• _Document extract_:
++++++++++

San Jose, Batangas: Historical Data Part II - Batangas History, Culture and Folklore San Jose, Batangas: Historical Data Part II - Batangas History, Culture and Folklore

San Jose, Batangas: Historical Data Part II

Historical Data graphic
Historical data from the National Library of the Philippines.



[p. 6]


1. Piko – Piko

A group of children play this game, and the oldest of them acts as the mother. The mother sits in a corner of the playground and holds out one of her hands, palm upward. As the children plunge their fingers into the open hand, the mother suddenly closes her palm to catch the fingers of some of them. The player whose finger is thus caught because “It.” He is blindfolded, and the other players scatter and hide. When they are ready, one of them gives the signal. The “It” starts looking for the players. He finds and tries to tag them. In the meantime, some of the players run back to the mother for safety. Any player tagged by [the] “It” becomes “It” for the next game.

2. Taguan

A group of players or two teams of equal numbers may take part.

The “It,” who is blindfolded, stays in one place while the players are hiding. As a signal, “It” takes off his blindfold and searches for the players until he finds them all.

When played by teams, captains and sides are chosen. The captain and players of Team A stay in one place and close their eyes while the players of Team B go into hiding. When the latter are ready, they give the signal, and the players of Team A begin searching for them. One player of Team B is found, comes out of hiding, and the finder yells to advise his teammates and opponents. The search is continued until all the players of Team B are found.

In the next game, Team A hides and Team B searches. If Team B fails to locate any of the Team A players, the captain of Team B says, “We give up,” and the game is played over again with the same side going into hiding.

Related by:
[Sgd.] Alejandro Sanchez

Three or more players may take part

A small rope several meters long and about half an inch thick is needed in this game.

++++++++++

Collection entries
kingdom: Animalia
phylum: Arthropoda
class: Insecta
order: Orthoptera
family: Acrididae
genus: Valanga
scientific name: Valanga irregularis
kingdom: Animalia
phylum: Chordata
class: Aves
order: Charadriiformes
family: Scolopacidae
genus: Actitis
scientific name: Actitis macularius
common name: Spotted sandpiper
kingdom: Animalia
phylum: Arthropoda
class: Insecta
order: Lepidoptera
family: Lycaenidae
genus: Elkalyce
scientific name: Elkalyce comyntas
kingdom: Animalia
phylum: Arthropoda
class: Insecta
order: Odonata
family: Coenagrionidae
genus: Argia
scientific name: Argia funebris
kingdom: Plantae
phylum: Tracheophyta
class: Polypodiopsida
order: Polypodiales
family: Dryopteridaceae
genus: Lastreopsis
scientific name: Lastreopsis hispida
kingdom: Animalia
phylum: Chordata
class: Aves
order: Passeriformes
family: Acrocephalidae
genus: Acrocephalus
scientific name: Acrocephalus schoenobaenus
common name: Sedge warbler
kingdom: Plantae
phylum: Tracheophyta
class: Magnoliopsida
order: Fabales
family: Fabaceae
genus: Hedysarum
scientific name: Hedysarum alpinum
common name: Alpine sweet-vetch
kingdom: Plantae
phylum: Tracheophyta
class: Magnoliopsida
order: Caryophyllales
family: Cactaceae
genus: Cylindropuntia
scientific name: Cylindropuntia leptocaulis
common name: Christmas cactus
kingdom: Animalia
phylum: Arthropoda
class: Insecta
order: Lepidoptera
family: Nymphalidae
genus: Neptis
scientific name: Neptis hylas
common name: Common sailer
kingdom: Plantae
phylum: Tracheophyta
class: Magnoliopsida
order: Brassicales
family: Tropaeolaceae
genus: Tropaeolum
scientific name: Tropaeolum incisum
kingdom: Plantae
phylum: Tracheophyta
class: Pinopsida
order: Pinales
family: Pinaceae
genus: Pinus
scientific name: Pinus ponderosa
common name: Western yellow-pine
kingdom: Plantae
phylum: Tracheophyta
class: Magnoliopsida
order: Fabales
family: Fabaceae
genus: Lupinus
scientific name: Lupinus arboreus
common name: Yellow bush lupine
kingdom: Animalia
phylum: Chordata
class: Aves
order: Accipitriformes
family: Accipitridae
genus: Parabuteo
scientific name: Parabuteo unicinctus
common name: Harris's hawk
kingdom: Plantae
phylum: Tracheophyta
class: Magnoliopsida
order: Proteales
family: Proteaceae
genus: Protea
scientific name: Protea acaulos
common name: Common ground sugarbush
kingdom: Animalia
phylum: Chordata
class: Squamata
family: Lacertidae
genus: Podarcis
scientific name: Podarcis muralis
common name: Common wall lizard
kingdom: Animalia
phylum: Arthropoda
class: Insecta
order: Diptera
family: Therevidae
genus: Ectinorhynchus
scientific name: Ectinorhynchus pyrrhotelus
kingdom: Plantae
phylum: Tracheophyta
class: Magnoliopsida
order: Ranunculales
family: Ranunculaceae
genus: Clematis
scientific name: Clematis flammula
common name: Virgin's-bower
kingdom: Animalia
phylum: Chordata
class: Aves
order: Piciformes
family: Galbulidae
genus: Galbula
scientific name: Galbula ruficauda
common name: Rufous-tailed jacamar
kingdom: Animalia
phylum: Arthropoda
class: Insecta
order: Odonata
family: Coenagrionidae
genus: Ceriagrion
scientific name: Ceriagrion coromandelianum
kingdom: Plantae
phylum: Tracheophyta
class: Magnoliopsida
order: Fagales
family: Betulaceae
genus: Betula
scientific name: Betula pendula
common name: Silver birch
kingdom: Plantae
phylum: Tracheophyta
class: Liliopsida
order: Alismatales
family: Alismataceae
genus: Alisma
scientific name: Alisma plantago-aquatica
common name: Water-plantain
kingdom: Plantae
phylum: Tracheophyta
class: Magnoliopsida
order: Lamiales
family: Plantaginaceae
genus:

++++++++++

• _Challenge 1_: According to the San Jose, Batangas historical data, which child acts as the mother in the game Piko – Piko?
• _Challenge 2_: Continue the San Jose, Batangas historical data from where it stops.

• _Result 1_: The oldest of the children acts as the mother.

• _Result 2_:
A player holds one end of the rope and another player the other end. The swing the rope clockwise in a circle. A third player watches the rope and from one side, enters the circle described by the swinging of it. He jumps then with his two feet or skips alternately on the right and left foot moving forward, backward, or turning, always, jumping or skipping the rope about the time it strikes the ground. Even two or three players may enter and jump at the same time. When a player begins to tire, he runs out of the circle made by the rope.

1. A player who is hit by the rope while jumping relieves on of the players who is swinging the rope.
2. If the game is played by pairs or teams and one of the players is hit by the rope while jumping, he relieves the other team of swinging the rope.
Related by:
[Sgd.] Alejandro Sanchez

[p. 7]


Gurumay was a traditional game in San Jose, Batangas which was commonly played by children thirty years ago, but at present, it is unknown among school children.

This game is played in the following manner: there are two or more players. Each player must have 3 pieces of sticks of different lengths. One, which is used as bat, is the longest, about a meter long or less and the width is about one and a half inches. The second is about ½ foot long and the third is about 3 inches long.

A hole is dug in the ground about 2 inches deep and the length is as long as the second stick. The width is about 2 inches.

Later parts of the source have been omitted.